* **Your objective**
Output the lines from the one with "Cadastre-se para" through the end of the records, both ends included, exactly as they appear. Leave the pictures out.

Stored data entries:
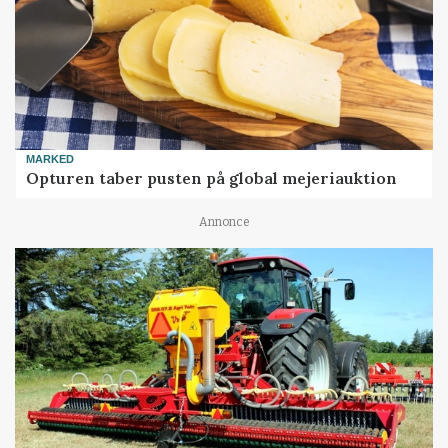
MARKED
Opturen taber pusten på global mejeriauktion
Annonce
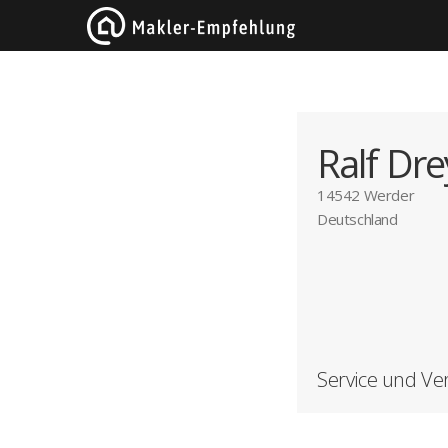
Ralf Dre
14542 Werder
Deutschland
Service und V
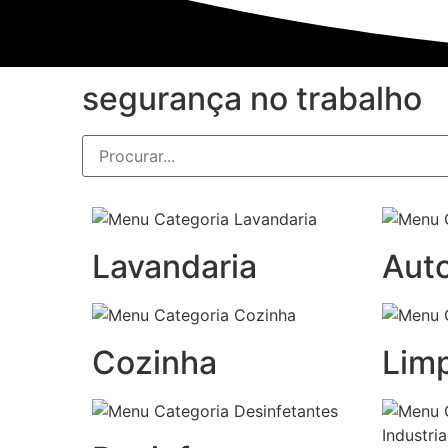
segurança no trabalho
Lavandaria
Aut
Cozinha
Lim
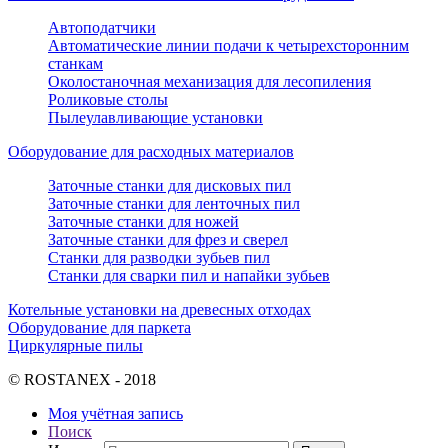
Автоподатчики
Автоматические линии подачи к четырехсторонним
станкам
Околостаночная механизация для лесопиления
Роликовые столы
Пылеулавливающие установки
Оборудование для расходных материалов
Заточные станки для дисковых пил
Заточные станки для ленточных пил
Заточные станки для ножей
Заточные станки для фрез и сверел
Станки для разводки зубьев пил
Станки для сварки пил и напайки зубьев
Котельные установки на древесных отходах
Оборудование для паркета
Циркулярные пилы
© ROSTANEX - 2018
Моя учётная запись
Поиск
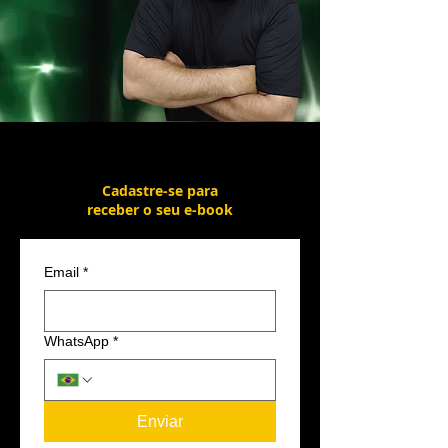
Cadastre-se para
receber o seu e-book
Email
*
WhatsApp
*
Enviar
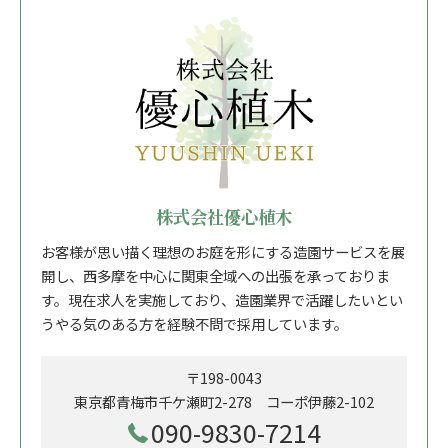
株式会社優心植木
お客様が思い描く理想のお庭を形にする造園サービスを展
開し、西多摩を中心に関東全域への出張を承っておりま
す。現在求人を実施しており、造園業界で活躍したいとい
うやる気のある方を経験不問で採用しています。
〒198-0043
東京都青梅市千ケ瀬町2-278 コーポ伊藤2-102
090-9830-7214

* **Written response**
Cadastre-se para
receber o seu e-book
Email
*
WhatsApp
*
Enviar
株式会社優心植木
お客様が思い描く理想のお庭を形にする造園サービスを展
開し、西多摩を中心に関東全域への出張を承っておりま
す。現在求人を実施しており、造園業界で活躍したいとい
うやる気のある方を経験不問で採用しています。
〒198-0043
東京都青梅市千ケ瀬町2-278 コーポ伊藤2-102
090-9830-7214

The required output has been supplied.